**** SOURCE

Les agglomérations situées hors des limites administratives de la wilaya d’Alger commencent à se développer progressivement, notamment les AS situées près de la limite de l’agglomération algéroise, comme Oued Roumane, Sebala, Souidania, Baba Hassen, etc., ainsi que deux QCL, Bab Ezzouar et El Hamiz [13] (figure 1).

Certaines ACL se développent à une cadence remarquable grâce à la fusion des AS avec elles. [14] D’autres communes ont vu leurs AS se multiplier, à l’exemple de Sidi Moussa [15] et Mahelma. La figure 1 permet une première lecture spatiale comparative des RGPH de 1966 et 1977 ; elle montre clairement le déclenchement du processus de croissance spatiale, à un rythme relativement modéré.

L’amorce d’une dynamique de croissance accélérée 1977-1987

Le dernier découpage administratif date de 1984. L’option retenue était orientée vers un maillage plus fin du territoire national par une multiplication des centres de décision locaux à travers l’extension du réseau des collectivités locales, ainsi que la diffusion et l’amélioration des services et des équipements dans les zones les plus défavorisées (ONS, 2002). L’objectif principal était d’assurer un équilibre spatial, social et économique.

********

Recopiez mot pour mot, dans le texte sur l'agglomération algéroise, le passage allant de « Les agglomérations situées » jusqu'à « rythme relativement modéré. ».

**** DONNÉES DU CORPUS

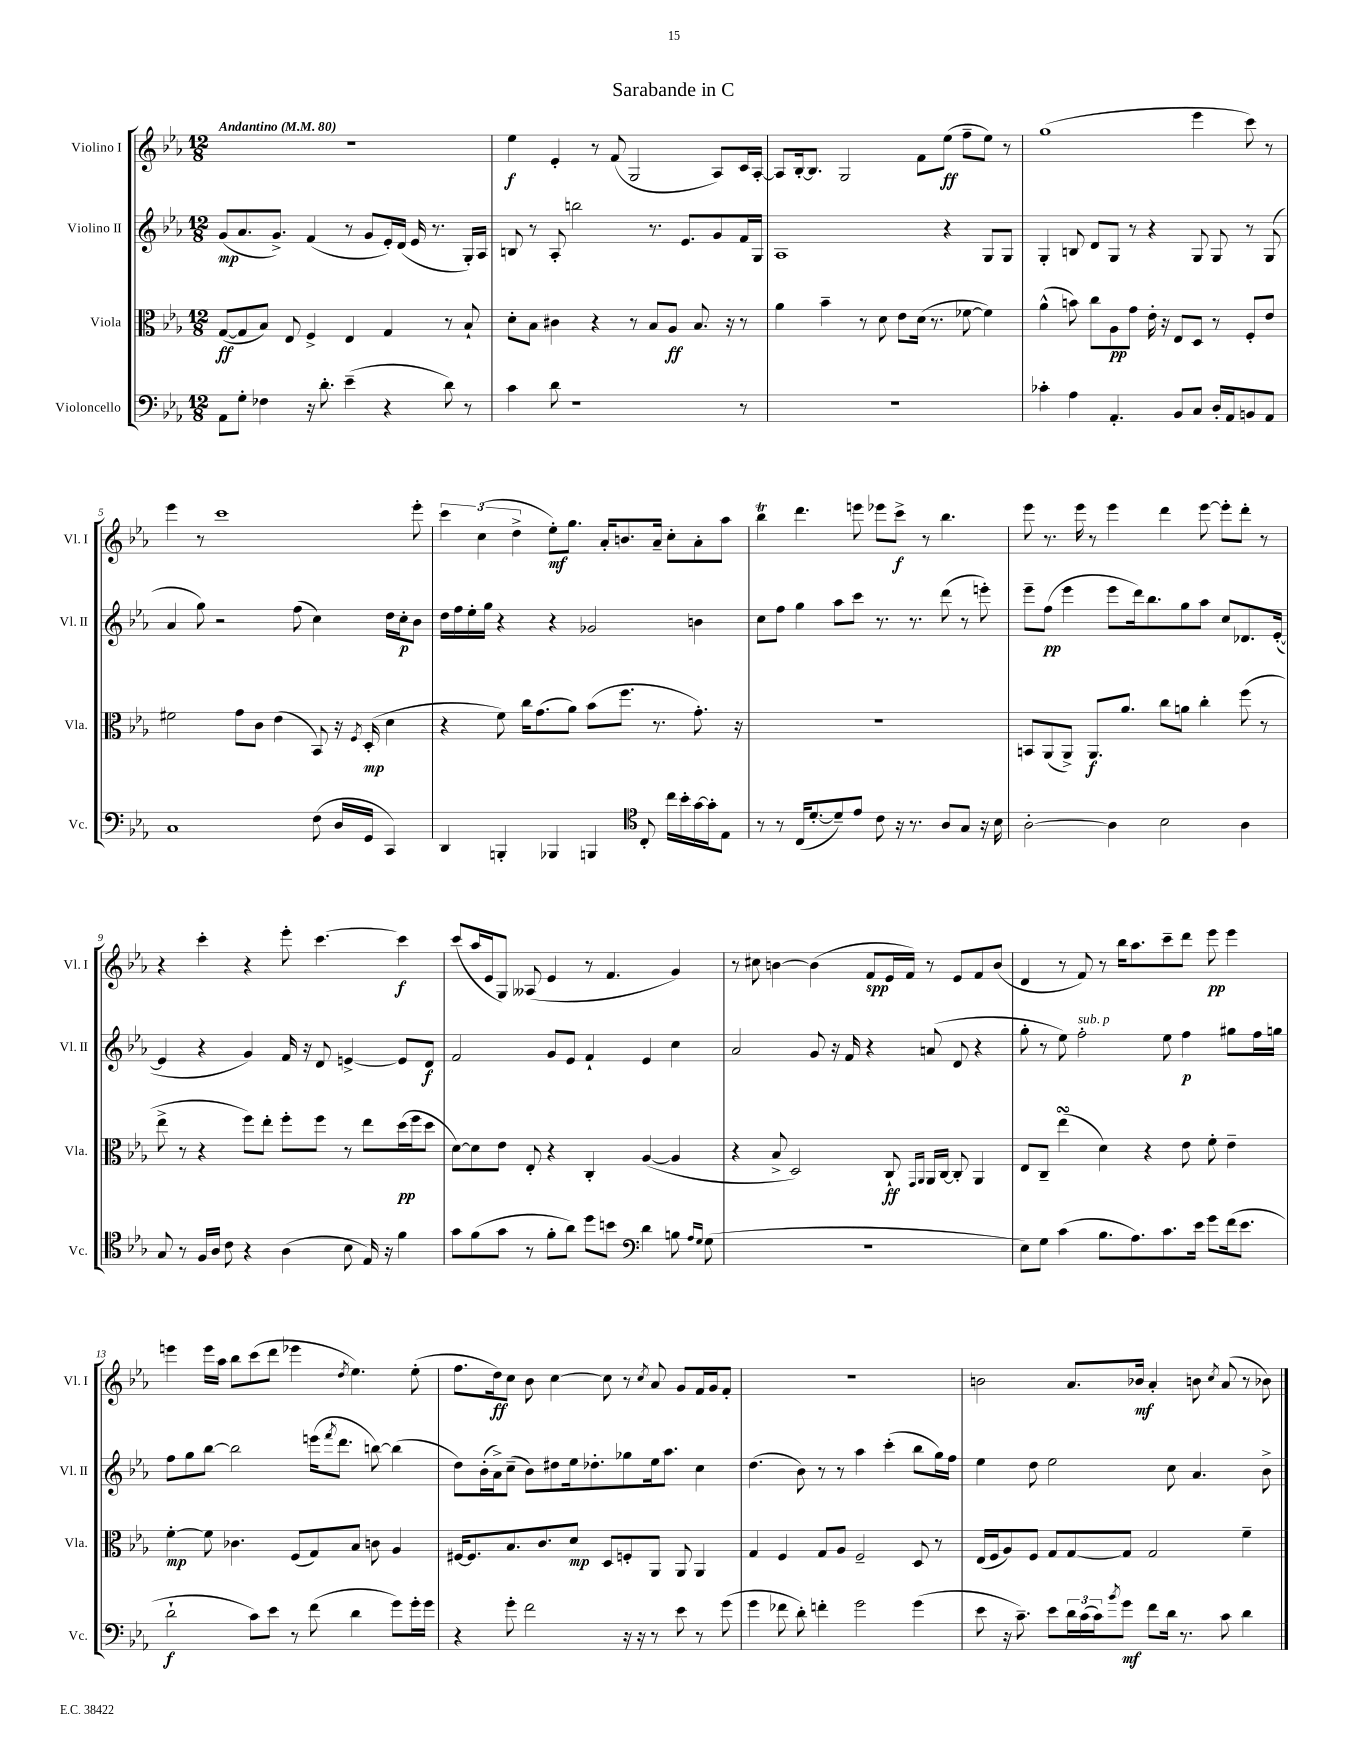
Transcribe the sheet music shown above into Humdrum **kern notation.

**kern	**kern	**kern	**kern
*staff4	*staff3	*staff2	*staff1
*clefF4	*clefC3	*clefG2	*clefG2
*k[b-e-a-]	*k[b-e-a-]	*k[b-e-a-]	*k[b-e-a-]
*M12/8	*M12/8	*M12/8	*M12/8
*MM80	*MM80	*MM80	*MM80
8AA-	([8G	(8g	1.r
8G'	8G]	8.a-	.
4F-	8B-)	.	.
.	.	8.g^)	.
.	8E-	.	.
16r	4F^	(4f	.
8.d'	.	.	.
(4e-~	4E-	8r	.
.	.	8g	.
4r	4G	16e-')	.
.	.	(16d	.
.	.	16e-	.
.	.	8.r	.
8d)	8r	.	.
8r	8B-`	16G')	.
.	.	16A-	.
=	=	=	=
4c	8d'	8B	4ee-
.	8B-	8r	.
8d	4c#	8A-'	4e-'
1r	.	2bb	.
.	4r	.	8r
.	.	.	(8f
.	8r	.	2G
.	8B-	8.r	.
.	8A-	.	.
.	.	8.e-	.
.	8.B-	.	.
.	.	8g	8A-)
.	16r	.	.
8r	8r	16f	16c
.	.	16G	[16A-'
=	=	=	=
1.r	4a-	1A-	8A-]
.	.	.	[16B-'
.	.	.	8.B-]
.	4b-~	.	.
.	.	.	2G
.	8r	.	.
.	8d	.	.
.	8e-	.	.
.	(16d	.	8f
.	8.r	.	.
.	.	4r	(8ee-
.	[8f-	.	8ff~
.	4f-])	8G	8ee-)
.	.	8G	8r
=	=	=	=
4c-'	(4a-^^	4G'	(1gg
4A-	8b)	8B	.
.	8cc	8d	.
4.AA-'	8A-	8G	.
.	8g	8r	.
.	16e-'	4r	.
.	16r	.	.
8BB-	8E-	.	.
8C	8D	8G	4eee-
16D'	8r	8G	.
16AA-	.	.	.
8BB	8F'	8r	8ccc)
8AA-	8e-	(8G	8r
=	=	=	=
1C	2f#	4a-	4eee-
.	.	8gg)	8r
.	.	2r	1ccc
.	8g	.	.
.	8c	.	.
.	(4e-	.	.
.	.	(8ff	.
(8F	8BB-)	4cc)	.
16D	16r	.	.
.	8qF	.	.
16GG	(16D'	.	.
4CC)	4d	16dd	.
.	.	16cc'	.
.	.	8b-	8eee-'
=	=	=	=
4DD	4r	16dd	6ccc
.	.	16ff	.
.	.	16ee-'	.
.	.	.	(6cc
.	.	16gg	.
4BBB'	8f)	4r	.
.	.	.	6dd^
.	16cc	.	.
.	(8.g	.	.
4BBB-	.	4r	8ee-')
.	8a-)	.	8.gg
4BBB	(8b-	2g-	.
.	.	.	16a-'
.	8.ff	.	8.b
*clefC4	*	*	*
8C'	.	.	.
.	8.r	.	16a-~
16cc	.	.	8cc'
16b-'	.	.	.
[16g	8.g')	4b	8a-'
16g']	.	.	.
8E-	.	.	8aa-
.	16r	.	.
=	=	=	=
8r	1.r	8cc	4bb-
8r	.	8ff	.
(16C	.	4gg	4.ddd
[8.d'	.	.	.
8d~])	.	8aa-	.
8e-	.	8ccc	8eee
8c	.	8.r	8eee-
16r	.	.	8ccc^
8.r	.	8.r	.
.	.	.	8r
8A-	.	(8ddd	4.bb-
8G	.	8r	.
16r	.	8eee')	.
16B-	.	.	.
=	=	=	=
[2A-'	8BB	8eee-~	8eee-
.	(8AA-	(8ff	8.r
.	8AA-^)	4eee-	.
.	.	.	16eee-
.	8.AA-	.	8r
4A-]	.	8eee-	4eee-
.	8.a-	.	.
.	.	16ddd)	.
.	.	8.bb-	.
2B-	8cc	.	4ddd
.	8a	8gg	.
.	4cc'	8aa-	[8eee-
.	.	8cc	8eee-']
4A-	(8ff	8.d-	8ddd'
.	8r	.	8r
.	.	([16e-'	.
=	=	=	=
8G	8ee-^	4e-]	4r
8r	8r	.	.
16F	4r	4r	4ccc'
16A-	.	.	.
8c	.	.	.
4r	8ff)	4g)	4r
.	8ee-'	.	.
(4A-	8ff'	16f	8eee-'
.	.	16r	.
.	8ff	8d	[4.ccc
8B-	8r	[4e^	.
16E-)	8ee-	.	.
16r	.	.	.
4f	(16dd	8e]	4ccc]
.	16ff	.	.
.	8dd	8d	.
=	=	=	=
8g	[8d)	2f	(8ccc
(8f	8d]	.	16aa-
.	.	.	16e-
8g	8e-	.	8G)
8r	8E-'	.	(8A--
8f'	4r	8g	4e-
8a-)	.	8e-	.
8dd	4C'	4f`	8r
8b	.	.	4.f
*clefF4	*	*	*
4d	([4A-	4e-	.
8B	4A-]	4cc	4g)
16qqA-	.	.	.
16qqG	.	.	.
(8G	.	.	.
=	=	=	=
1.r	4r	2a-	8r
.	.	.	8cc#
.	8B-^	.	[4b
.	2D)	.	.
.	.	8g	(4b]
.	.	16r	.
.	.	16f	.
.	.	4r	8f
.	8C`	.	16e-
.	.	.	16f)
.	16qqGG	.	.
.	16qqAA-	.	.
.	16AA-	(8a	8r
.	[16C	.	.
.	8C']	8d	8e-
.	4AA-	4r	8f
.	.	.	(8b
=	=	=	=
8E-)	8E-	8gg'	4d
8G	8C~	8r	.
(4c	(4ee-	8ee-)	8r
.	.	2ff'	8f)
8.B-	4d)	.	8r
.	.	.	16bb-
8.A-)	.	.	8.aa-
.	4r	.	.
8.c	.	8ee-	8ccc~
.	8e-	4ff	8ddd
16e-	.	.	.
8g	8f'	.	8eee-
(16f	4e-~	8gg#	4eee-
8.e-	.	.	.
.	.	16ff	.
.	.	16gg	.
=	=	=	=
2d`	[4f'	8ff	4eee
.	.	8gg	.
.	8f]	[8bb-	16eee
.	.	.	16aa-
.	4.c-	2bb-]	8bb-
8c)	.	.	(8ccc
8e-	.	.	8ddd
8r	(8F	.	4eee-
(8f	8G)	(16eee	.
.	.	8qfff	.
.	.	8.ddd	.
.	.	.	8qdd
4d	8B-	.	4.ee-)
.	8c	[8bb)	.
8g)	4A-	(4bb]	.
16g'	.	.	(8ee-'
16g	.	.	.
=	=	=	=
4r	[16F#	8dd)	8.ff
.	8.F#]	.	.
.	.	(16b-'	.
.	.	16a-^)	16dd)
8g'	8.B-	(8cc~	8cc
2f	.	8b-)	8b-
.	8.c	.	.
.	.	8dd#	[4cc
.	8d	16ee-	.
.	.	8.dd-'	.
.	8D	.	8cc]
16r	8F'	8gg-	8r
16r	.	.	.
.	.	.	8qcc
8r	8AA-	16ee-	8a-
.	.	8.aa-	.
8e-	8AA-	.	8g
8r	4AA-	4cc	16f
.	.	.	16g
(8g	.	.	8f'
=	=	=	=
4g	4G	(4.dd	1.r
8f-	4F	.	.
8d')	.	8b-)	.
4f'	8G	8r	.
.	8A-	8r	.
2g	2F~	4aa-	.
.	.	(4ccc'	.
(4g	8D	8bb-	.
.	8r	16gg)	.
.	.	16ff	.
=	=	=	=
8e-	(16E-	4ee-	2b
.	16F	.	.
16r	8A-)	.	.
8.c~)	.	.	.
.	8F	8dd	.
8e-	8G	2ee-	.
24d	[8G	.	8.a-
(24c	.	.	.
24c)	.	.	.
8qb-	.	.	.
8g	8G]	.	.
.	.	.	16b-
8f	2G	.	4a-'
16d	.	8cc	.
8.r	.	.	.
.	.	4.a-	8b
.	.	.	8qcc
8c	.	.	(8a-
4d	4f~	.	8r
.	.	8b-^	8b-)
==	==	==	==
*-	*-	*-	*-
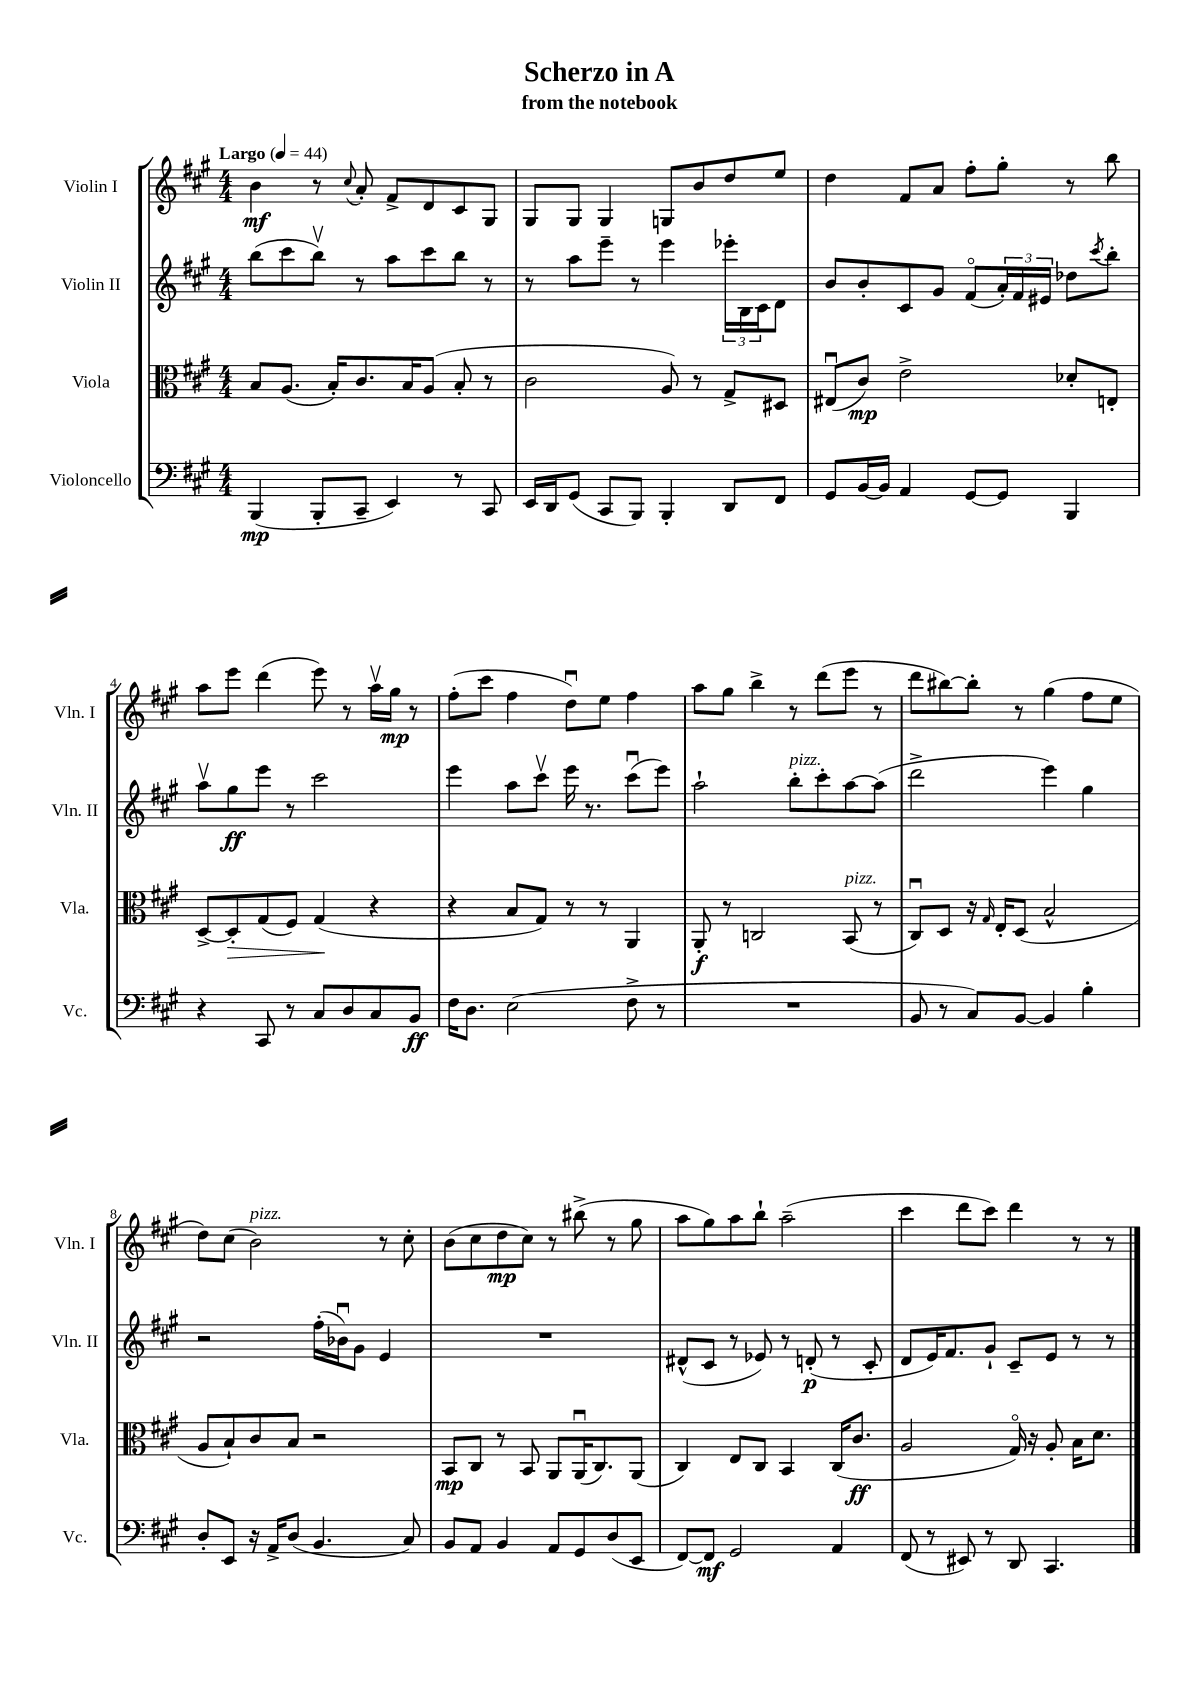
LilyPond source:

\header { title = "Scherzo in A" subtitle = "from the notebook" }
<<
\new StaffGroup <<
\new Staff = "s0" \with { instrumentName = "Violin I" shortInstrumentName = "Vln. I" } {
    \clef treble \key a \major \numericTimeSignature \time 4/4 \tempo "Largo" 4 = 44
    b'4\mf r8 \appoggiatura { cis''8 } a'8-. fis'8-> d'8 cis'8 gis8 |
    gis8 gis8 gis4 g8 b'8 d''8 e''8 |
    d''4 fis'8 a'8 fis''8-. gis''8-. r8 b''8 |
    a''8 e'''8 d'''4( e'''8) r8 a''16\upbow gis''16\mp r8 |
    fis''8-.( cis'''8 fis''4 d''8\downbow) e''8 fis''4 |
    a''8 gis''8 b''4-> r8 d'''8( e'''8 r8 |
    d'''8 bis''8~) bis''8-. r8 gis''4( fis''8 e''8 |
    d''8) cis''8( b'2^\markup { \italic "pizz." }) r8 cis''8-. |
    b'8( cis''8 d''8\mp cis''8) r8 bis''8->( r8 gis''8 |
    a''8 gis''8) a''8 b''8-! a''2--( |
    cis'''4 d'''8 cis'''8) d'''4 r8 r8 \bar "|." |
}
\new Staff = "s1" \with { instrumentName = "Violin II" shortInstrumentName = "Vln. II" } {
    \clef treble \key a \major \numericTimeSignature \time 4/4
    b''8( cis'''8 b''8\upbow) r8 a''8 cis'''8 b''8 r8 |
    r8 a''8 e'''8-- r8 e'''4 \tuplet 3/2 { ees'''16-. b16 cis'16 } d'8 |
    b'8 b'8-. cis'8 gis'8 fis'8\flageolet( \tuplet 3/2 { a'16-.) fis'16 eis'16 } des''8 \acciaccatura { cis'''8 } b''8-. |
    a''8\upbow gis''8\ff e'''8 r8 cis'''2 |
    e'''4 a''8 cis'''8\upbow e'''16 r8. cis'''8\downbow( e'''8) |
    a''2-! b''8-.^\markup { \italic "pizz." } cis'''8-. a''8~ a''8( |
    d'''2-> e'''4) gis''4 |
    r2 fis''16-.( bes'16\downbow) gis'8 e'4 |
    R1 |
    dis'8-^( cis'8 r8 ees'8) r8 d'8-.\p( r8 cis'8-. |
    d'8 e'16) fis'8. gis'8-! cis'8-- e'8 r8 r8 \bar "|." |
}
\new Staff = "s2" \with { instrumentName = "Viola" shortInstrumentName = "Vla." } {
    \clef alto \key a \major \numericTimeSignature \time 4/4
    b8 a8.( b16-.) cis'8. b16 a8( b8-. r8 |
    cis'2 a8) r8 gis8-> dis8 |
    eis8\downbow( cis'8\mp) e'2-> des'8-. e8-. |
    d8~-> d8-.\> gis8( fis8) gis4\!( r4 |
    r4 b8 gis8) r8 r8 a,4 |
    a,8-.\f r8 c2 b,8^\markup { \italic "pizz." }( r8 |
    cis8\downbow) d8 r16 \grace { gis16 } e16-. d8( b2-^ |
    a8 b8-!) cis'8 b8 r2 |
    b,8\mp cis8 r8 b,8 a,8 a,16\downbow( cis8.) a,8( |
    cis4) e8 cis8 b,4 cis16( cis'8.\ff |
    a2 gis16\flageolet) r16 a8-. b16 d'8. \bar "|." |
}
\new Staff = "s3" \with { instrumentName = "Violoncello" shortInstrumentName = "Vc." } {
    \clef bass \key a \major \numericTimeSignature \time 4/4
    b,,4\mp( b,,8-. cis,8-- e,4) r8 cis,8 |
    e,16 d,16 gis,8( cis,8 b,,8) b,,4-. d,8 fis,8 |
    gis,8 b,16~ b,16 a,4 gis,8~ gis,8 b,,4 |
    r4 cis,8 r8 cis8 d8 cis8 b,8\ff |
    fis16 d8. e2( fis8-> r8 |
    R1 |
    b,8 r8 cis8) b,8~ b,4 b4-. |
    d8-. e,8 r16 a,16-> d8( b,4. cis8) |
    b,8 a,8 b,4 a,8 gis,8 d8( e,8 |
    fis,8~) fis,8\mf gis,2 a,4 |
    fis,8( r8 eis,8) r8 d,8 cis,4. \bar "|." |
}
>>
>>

********

__SOLUTION RÉDIGÉE__.
Les agglomérations situées hors des limites administratives de la wilaya d’Alger commencent à se développer progressivement, notamment les AS situées près de la limite de l’agglomération algéroise, comme Oued Roumane, Sebala, Souidania, Baba Hassen, etc., ainsi que deux QCL, Bab Ezzouar et El Hamiz [13] (figure 1).

Certaines ACL se développent à une cadence remarquable grâce à la fusion des AS avec elles. [14] D’autres communes ont vu leurs AS se multiplier, à l’exemple de Sidi Moussa [15] et Mahelma. La figure 1 permet une première lecture spatiale comparative des RGPH de 1966 et 1977 ; elle montre clairement le déclenchement du processus de croissance spatiale, à un rythme relativement modéré.